Бабушка Дуня на это тихонько сказала, что деда, видно, не пеленали, раз он стал кривоногим. «Для кавалериста это очень даже удобно!» — отбрил дед и посоветовал бабушке помолчать. Говорят, с тех пор я и перестал вопить — понравилось мне болтать вольными ногами. Говорят еще, что меня, первого в семье внука, после этого еще сильнее полюбили все мои родные, а особенно юные дядьки — Гриша, Володя и самый младший мой дядя — пацан Миша, которого очень потешало его звание. Миша с удовольствием возился со мной, первым прибегал посмотреть, как я просыпаюсь, а однажды схватил со стола любимую дедову чашку, подставил ее под мою утреннюю струю, и я ему первому улыбнулся. Мама, правда, с этим не согласна.
Мишу я уже хорошо помню, как и запах теплой пыли на печке, где мы с ним возились. Помню и кошку-мурлыку, ее Миша пеленал, как ребенка, и, помирая от смеха, баюкая, носил по комнате. Кошка таращила зеленые глаза, мордочка с острыми ушками забавно торчала из одеяльца.
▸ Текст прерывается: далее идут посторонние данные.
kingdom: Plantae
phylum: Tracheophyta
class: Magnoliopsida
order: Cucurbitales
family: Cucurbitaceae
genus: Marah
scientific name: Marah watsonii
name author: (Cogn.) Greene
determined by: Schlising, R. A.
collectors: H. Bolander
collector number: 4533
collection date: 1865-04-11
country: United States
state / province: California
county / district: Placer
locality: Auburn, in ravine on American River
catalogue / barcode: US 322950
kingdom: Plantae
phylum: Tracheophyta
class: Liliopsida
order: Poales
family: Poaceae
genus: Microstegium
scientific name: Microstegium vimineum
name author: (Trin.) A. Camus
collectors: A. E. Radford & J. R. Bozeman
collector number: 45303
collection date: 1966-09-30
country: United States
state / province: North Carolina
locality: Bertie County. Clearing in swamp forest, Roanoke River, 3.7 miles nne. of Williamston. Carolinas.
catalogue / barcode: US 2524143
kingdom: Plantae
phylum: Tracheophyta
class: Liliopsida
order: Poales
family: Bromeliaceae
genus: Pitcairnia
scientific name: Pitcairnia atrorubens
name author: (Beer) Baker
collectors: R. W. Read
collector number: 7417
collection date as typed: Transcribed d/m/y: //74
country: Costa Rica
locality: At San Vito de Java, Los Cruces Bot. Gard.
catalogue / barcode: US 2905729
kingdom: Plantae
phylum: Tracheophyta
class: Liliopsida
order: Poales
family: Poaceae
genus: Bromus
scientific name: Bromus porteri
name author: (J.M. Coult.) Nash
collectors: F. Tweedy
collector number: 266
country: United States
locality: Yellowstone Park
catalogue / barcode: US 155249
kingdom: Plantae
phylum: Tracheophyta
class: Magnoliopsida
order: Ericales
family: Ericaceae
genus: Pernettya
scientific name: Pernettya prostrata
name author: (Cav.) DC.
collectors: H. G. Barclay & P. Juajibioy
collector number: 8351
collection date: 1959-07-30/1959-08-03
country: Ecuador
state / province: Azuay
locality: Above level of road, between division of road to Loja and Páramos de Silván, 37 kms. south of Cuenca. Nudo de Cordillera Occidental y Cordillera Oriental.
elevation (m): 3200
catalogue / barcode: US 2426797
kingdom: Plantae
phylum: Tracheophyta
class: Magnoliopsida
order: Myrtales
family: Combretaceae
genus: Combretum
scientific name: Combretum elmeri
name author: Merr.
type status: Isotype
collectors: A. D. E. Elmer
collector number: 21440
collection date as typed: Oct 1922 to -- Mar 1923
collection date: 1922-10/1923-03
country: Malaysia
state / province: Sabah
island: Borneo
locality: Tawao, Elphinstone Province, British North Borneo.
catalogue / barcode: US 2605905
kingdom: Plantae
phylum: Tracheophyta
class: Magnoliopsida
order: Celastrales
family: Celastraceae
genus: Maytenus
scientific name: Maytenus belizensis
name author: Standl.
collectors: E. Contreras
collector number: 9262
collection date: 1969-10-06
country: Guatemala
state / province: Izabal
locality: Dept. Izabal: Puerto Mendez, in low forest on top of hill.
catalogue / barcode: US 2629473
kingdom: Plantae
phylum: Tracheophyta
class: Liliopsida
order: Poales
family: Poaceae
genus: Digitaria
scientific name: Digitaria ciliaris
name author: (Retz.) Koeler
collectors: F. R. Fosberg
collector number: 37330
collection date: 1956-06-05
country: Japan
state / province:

Чем кормили меня в то время, не знаю. Должно быть, пичкали манной кашей, так как после я долго нос от нее воротил, ну и противная же!
Когда мы переехали в Егорьевск, маленький, весь в лесах городок, я уже бодренько ходил, что-то соображал и запоминал. Знал. К примеру, что папа Коля работает на заводе, а мама Аня дома, со мной. Еще запомнил, как одевали меня жарким летом: майка не майка, к которой прилагались узкие трусы; трусы натирали все что можно и что нельзя, потому и запомнились. Кажется, это называлось песочник.
Хуже всего было зимой, когда на голову напяливали сперва платок, на платок — шапку и все это накрепко завязывали. Вдобавок воротник меховой шубейки так стягивали шарфом (мама говорила «кашне»), что ни ворочать головой, ни дышать было невозможно. Да еще и валенки с галошами! Мальчишки тыкали в меня пальцем: «Гляди, гляди! Водолаз! Со свинцовыми ботинками!» Позже, увидев такого водолаза в кино, я вспомнил себя, несчастного.
Но самая ужасная пытка — это стрижка в парикмахерской ручной тупой машинкой.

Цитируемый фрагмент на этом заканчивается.